Khaleej Times

Documents show GM was well aware of switch defect

- Eric Beech, Paul Lienert and Richard Cowan

washington/detroit — General Motors engineers were well aware of serious problems with ignition switches in GM small cars, but rejected several opportunit­ies to make fixes, according to dozens of confidenti­al documents released on Friday by a Congressio­nal committee investigat­ing the deadly defect.

Parts supplier Delphi Automotive also repeatedly tested switches and found they did not meet GM specificat­ions, according to emails and other memos.

The internal documents from GM, Delphi and a US safety agency chart numerous examples of switch failure, of the sort that led GM earlier this year to recall 2.6 million cars to replace defective switches now linked to at least 13 deaths.

The documents, the first tranche of some 250,000 pages, were released by the House Committee on Energy and Commerce, which last week grilled GM Chief Executive Mary Barra on the automaker’s slow response to problems that GM first documented in 2001.

Committee Chairman Fred Upton, a Michigan Republican, said the documents illustrate “failures within the system.” Other lawmakers have questioned whether GM’s action are criminal.

Meanwhile, a top official with the National Highway Traffic Safety Administra­tion told General Motors in a July 2013 email that the automaker was “slow to communicat­e, slow to act” on defects and recalls.

Still to be answered is whether top GM executives were aware of the issues early on, as engineers struggled to pinpoint causes and solutions for ignition switches that could be turned off inadverten­tly with the vehicle in motion, causing the engine to stall and cutting power to steering, brakes and airbags.

GM says it is cooperatin­g with Congress and conducting its own “unsparing” investigat­ion of the circumstan­ces that led to the recall.
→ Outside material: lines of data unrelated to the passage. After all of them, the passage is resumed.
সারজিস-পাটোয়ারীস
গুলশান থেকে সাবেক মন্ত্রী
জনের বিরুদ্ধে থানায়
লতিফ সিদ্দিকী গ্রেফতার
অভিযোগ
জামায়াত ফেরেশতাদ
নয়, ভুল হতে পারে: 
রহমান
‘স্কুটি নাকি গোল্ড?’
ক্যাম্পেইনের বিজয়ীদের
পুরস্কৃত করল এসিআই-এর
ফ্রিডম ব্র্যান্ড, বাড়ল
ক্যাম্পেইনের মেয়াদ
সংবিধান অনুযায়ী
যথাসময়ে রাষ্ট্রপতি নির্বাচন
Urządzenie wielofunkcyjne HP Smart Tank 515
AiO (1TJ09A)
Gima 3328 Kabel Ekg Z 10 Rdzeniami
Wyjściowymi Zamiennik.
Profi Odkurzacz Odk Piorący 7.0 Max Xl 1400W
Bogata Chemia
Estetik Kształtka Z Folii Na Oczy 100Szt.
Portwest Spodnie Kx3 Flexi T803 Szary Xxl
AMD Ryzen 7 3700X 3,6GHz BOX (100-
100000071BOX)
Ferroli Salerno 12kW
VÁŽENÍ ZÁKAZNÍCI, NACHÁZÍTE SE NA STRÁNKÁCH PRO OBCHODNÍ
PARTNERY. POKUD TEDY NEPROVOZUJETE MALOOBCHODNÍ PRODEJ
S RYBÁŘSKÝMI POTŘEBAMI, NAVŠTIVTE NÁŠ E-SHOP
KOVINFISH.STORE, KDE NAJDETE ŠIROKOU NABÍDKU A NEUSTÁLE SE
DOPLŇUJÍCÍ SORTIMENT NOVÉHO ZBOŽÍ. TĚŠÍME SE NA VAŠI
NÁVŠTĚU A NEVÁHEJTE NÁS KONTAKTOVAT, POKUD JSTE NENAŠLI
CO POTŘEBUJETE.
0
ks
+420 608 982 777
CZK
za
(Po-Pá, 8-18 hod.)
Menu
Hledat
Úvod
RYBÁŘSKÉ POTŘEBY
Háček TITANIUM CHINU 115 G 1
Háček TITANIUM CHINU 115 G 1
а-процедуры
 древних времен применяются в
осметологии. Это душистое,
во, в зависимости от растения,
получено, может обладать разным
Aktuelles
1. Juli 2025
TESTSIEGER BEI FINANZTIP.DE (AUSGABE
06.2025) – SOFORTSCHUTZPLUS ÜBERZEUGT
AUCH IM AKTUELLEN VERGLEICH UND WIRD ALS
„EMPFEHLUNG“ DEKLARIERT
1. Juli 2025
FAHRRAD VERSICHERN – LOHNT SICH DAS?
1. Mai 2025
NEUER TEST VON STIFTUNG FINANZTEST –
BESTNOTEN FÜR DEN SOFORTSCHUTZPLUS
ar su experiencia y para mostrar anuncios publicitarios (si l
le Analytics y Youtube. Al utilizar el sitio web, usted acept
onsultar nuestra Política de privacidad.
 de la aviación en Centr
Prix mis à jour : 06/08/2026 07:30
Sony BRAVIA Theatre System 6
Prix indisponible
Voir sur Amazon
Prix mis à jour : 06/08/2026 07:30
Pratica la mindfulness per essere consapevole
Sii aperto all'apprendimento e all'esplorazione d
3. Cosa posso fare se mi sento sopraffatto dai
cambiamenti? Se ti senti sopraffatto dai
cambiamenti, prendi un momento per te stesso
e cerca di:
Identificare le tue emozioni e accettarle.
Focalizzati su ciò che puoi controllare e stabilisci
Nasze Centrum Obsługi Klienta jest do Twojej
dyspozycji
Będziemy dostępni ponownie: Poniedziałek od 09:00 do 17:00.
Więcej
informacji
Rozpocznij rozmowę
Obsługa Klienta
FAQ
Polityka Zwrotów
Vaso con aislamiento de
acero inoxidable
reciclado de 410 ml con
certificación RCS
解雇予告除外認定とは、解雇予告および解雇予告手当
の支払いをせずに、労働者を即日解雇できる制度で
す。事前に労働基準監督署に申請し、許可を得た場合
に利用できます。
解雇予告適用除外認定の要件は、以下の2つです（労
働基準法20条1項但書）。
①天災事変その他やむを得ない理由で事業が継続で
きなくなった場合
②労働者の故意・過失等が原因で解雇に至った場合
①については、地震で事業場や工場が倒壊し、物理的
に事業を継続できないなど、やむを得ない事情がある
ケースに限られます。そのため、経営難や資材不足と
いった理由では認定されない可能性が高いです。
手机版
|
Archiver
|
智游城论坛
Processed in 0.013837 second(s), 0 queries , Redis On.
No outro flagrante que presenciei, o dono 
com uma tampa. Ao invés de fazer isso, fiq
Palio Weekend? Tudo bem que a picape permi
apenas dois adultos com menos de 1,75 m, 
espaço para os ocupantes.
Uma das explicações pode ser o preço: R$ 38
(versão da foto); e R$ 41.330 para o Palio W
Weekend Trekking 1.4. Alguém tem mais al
The documents show the automaker repeatedly elected not to fix or replace the faulty switches, because there was no acceptable “business case”, an indication the solution was deemed too expensive.

Federal regulators as early as 2007 were concerned that GM was dragging its heels on safety measures as consumer complaints mounted, but top officials at NHTSA never followed through on staffers’ recommenda­tions to open a broad investigat­ion, according to the documents.